- **Source records**:
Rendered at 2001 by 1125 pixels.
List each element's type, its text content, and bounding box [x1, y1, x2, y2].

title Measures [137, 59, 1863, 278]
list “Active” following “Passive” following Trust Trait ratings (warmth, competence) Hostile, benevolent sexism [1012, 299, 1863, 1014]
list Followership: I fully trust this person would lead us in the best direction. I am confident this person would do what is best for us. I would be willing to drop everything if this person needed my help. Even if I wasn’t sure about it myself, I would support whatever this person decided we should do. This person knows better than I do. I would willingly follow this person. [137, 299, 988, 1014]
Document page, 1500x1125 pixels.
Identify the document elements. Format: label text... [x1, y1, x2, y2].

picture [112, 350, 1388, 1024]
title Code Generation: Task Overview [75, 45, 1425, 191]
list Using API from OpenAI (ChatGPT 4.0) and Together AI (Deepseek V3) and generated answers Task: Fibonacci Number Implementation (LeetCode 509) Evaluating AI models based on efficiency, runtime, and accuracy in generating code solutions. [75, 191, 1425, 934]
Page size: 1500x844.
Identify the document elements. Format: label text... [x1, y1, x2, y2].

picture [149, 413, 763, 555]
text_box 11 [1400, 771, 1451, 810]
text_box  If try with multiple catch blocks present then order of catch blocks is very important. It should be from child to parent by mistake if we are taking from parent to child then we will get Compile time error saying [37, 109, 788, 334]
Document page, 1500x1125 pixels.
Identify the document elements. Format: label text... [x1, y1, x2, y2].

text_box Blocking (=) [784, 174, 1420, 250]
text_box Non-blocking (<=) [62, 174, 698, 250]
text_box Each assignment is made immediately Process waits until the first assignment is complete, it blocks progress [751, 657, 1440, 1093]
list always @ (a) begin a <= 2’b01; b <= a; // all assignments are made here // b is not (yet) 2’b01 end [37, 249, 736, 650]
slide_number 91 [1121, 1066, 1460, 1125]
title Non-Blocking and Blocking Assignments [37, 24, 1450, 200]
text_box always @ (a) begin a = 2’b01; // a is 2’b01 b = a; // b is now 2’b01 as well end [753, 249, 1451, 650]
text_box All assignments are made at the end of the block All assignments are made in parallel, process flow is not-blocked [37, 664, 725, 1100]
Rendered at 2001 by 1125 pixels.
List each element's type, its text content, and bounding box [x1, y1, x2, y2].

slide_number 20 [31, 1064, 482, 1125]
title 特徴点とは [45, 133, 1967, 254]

- **Exercise brief**:
Would you restate the whole listing word for word?

- **Answer to the exercise**:
Rendered at 2001 by 1125 pixels.
List each element's type, its text content, and bounding box [x1, y1, x2, y2].

title Measures [137, 59, 1863, 278]
list “Active” following “Passive” following Trust Trait ratings (warmth, competence) Hostile, benevolent sexism [1012, 299, 1863, 1014]
list Followership: I fully trust this person would lead us in the best direction. I am confident this person would do what is best for us. I would be willing to drop everything if this person needed my help. Even if I wasn’t sure about it myself, I would support whatever this person decided we should do. This person knows better than I do. I would willingly follow this person. [137, 299, 988, 1014]
Document page, 1500x1125 pixels.
Identify the document elements. Format: label text... [x1, y1, x2, y2].

picture [112, 350, 1388, 1024]
title Code Generation: Task Overview [75, 45, 1425, 191]
list Using API from OpenAI (ChatGPT 4.0) and Together AI (Deepseek V3) and generated answers Task: Fibonacci Number Implementation (LeetCode 509) Evaluating AI models based on efficiency, runtime, and accuracy in generating code solutions. [75, 191, 1425, 934]
Page size: 1500x844.
Identify the document elements. Format: label text... [x1, y1, x2, y2].

picture [149, 413, 763, 555]
text_box 11 [1400, 771, 1451, 810]
text_box  If try with multiple catch blocks present then order of catch blocks is very important. It should be from child to parent by mistake if we are taking from parent to child then we will get Compile time error saying [37, 109, 788, 334]
Document page, 1500x1125 pixels.
Identify the document elements. Format: label text... [x1, y1, x2, y2].

text_box Blocking (=) [784, 174, 1420, 250]
text_box Non-blocking (<=) [62, 174, 698, 250]
text_box Each assignment is made immediately Process waits until the first assignment is complete, it blocks progress [751, 657, 1440, 1093]
list always @ (a) begin a <= 2’b01; b <= a; // all assignments are made here // b is not (yet) 2’b01 end [37, 249, 736, 650]
slide_number 91 [1121, 1066, 1460, 1125]
title Non-Blocking and Blocking Assignments [37, 24, 1450, 200]
text_box always @ (a) begin a = 2’b01; // a is 2’b01 b = a; // b is now 2’b01 as well end [753, 249, 1451, 650]
text_box All assignments are made at the end of the block All assignments are made in parallel, process flow is not-blocked [37, 664, 725, 1100]
Rendered at 2001 by 1125 pixels.
List each element's type, its text content, and bounding box [x1, y1, x2, y2].

slide_number 20 [31, 1064, 482, 1125]
title 特徴点とは [45, 133, 1967, 254]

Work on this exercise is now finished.